How to complete this task: Each entry that follows is to be retyped exactly. Pictures do not belong in the copy.

Stored data entries

================================

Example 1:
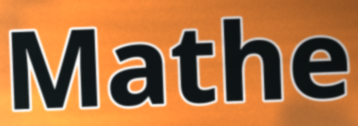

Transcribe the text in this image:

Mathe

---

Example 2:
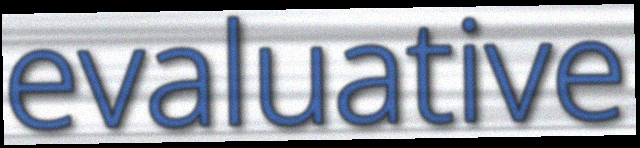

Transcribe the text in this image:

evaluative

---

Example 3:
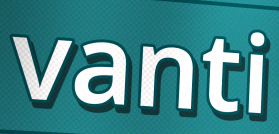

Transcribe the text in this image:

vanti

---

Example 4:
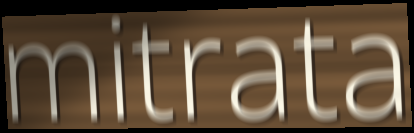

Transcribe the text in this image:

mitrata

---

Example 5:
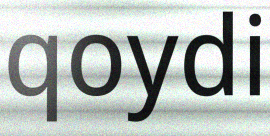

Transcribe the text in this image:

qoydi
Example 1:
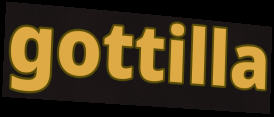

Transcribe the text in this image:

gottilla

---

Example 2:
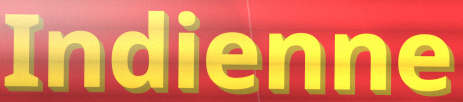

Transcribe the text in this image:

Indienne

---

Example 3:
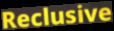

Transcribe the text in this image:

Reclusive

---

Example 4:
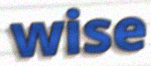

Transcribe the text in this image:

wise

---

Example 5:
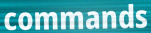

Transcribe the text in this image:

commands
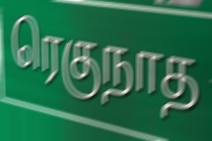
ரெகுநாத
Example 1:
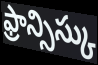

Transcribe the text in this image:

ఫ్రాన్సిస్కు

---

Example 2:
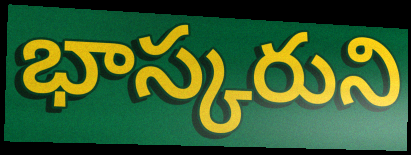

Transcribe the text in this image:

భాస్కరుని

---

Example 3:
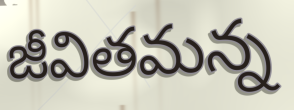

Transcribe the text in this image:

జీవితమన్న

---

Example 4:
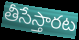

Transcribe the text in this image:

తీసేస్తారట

================================

Response to this task:
Example 1:

Transcribe the text in this image:

Mathe

---

Example 2:

Transcribe the text in this image:

evaluative

---

Example 3:

Transcribe the text in this image:

vanti

---

Example 4:

Transcribe the text in this image:

mitrata

---

Example 5:

Transcribe the text in this image:

qoydi
Example 1:

Transcribe the text in this image:

gottilla

---

Example 2:

Transcribe the text in this image:

Indienne

---

Example 3:

Transcribe the text in this image:

Reclusive

---

Example 4:

Transcribe the text in this image:

wise

---

Example 5:

Transcribe the text in this image:

commands
ரெகுநாத
Example 1:

Transcribe the text in this image:

ఫ్రాన్సిస్కు

---

Example 2:

Transcribe the text in this image:

భాస్కరుని

---

Example 3:

Transcribe the text in this image:

జీవితమన్న

---

Example 4:

Transcribe the text in this image:

తీసేస్తారట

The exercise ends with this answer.